■ DIRECTIONS
Copy out the discussion of a cap on personal wealth word for word, from start to finish.

Setting a cap on personal wealth is a proposal that has been championed by several progressive politicians in the U.S. (Sanders, Ocasio-Cortez, etc.). From what I understand, they argue that by setting a hard limit on wealth, the government will be able to redistribute the excess to better support people below the poverty line.

From my research on this issue, I came across literature here and here which talk about estimating affluence lines by looking at income distribution. These measurements could then help decide how much wealth would be "transferred from the richest to the poorest with a view to ensure that the latter are able to meet their basic needs and participate in society".

My question then is, from an economic standpoint, would this be a viable solution?

I would appreciate if answers to the question could be supported by reputable sources or provide links to further reading on this topic. I have no background in economics, but would like to be better informed on an issue that has entered political discourse.

  • $\begingroup$ I think you should consider changing the question in the title. I think the question in the body is more or less fine, but the question in the title is opinion based and that is considered off topic on this site (see our help center) $\endgroup$
    – 1muflon1
    Jan 18, 2021 at 3:05
  • $\begingroup$ The question has been changed. Thanks for the notice. $\endgroup$
    – guest2021
    Jan 18, 2021 at 8:56

2 Answers 2


Wealth cap that would confiscate and redistribute wealth above certain limit is in an essence just different term for wealth tax (as opposed to situations where there would be just a ban on having more wealth which would be proper cap). Consequently, to see whether such policy is optimal one has to look in literature on wealth taxes. A wealth cap that takes and redistributes wealth tantamount to 100% marginal tax rate on wealth above the 'cap' set by the policy. This is definitely not optimal (in fact one of this is the first rule that you will learn in class on optimal taxation).

First, generally speaking any top marginal tax of 100% and above is suboptimal because it removes any incentive for further economic activity, be it working when talking about income taxes or accumulating wealth. This is undesirable if the objective is to maximize the tax revenue, for lets say redistribution, because if the tax would be even just 99.9% the individual being taxed would still have incentive to be economically active and have incentive to create more wealth that then can be taxed.

■ AVAILABLE DATA

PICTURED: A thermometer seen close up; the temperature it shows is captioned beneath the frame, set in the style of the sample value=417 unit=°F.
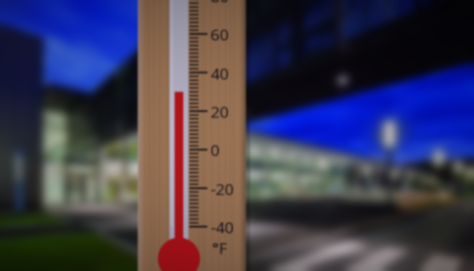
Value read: value=30 unit=°F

■ FINAL ANSWER
Setting a cap on personal wealth is a proposal that has been championed by several progressive politicians in the U.S. (Sanders, Ocasio-Cortez, etc.). From what I understand, they argue that by setting a hard limit on wealth, the government will be able to redistribute the excess to better support people below the poverty line.

From my research on this issue, I came across literature here and here which talk about estimating affluence lines by looking at income distribution. These measurements could then help decide how much wealth would be "transferred from the richest to the poorest with a view to ensure that the latter are able to meet their basic needs and participate in society".

My question then is, from an economic standpoint, would this be a viable solution?

I would appreciate if answers to the question could be supported by reputable sources or provide links to further reading on this topic. I have no background in economics, but would like to be better informed on an issue that has entered political discourse.

  • $\begingroup$ I think you should consider changing the question in the title. I think the question in the body is more or less fine, but the question in the title is opinion based and that is considered off topic on this site (see our help center) $\endgroup$
    – 1muflon1
    Jan 18, 2021 at 3:05
  • $\begingroup$ The question has been changed. Thanks for the notice. $\endgroup$
    – guest2021
    Jan 18, 2021 at 8:56

2 Answers 2


Wealth cap that would confiscate and redistribute wealth above certain limit is in an essence just different term for wealth tax (as opposed to situations where there would be just a ban on having more wealth which would be proper cap). Consequently, to see whether such policy is optimal one has to look in literature on wealth taxes. A wealth cap that takes and redistributes wealth tantamount to 100% marginal tax rate on wealth above the 'cap' set by the policy. This is definitely not optimal (in fact one of this is the first rule that you will learn in class on optimal taxation).

First, generally speaking any top marginal tax of 100% and above is suboptimal because it removes any incentive for further economic activity, be it working when talking about income taxes or accumulating wealth. This is undesirable if the objective is to maximize the tax revenue, for lets say redistribution, because if the tax would be even just 99.9% the individual being taxed would still have incentive to be economically active and have incentive to create more wealth that then can be taxed.